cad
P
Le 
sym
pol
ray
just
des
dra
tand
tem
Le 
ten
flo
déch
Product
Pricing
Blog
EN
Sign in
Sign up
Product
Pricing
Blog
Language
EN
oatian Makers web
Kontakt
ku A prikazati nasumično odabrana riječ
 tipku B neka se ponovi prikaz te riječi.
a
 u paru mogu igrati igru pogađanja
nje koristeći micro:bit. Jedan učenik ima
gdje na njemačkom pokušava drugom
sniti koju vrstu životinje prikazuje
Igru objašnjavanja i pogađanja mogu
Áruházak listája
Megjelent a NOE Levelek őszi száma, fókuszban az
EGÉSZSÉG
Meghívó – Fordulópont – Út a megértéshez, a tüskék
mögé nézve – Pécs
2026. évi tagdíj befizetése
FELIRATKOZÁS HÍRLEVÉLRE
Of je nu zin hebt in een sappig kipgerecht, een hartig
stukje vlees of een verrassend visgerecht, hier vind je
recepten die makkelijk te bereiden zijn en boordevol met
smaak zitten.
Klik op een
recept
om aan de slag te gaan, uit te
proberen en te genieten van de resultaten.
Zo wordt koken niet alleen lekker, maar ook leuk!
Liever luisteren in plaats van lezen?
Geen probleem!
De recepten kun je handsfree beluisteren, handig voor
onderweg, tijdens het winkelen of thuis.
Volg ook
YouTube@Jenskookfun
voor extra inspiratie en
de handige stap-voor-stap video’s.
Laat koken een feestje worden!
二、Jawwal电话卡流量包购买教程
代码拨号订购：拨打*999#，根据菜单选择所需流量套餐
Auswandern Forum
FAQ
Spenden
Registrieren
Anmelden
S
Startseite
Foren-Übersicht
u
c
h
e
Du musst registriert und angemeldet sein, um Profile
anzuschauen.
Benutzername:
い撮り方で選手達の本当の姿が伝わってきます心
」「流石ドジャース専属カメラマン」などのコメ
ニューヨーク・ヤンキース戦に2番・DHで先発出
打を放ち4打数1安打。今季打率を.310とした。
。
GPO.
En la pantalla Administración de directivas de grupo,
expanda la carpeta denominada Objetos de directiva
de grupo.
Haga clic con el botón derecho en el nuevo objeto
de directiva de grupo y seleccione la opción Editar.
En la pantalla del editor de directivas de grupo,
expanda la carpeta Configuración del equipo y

Task directions: Once the line containing "u paru mogu igrati igru pogađanja" has been retyped, stop. Begin at the first line of the material and reproduce every line up to it exactly.

Answer for the task:
cad
P
Le 
sym
pol
ray
just
des
dra
tand
tem
Le 
ten
flo
déch
Product
Pricing
Blog
EN
Sign in
Sign up
Product
Pricing
Blog
Language
EN
oatian Makers web
Kontakt
ku A prikazati nasumično odabrana riječ
 tipku B neka se ponovi prikaz te riječi.
a
 u paru mogu igrati igru pogađanja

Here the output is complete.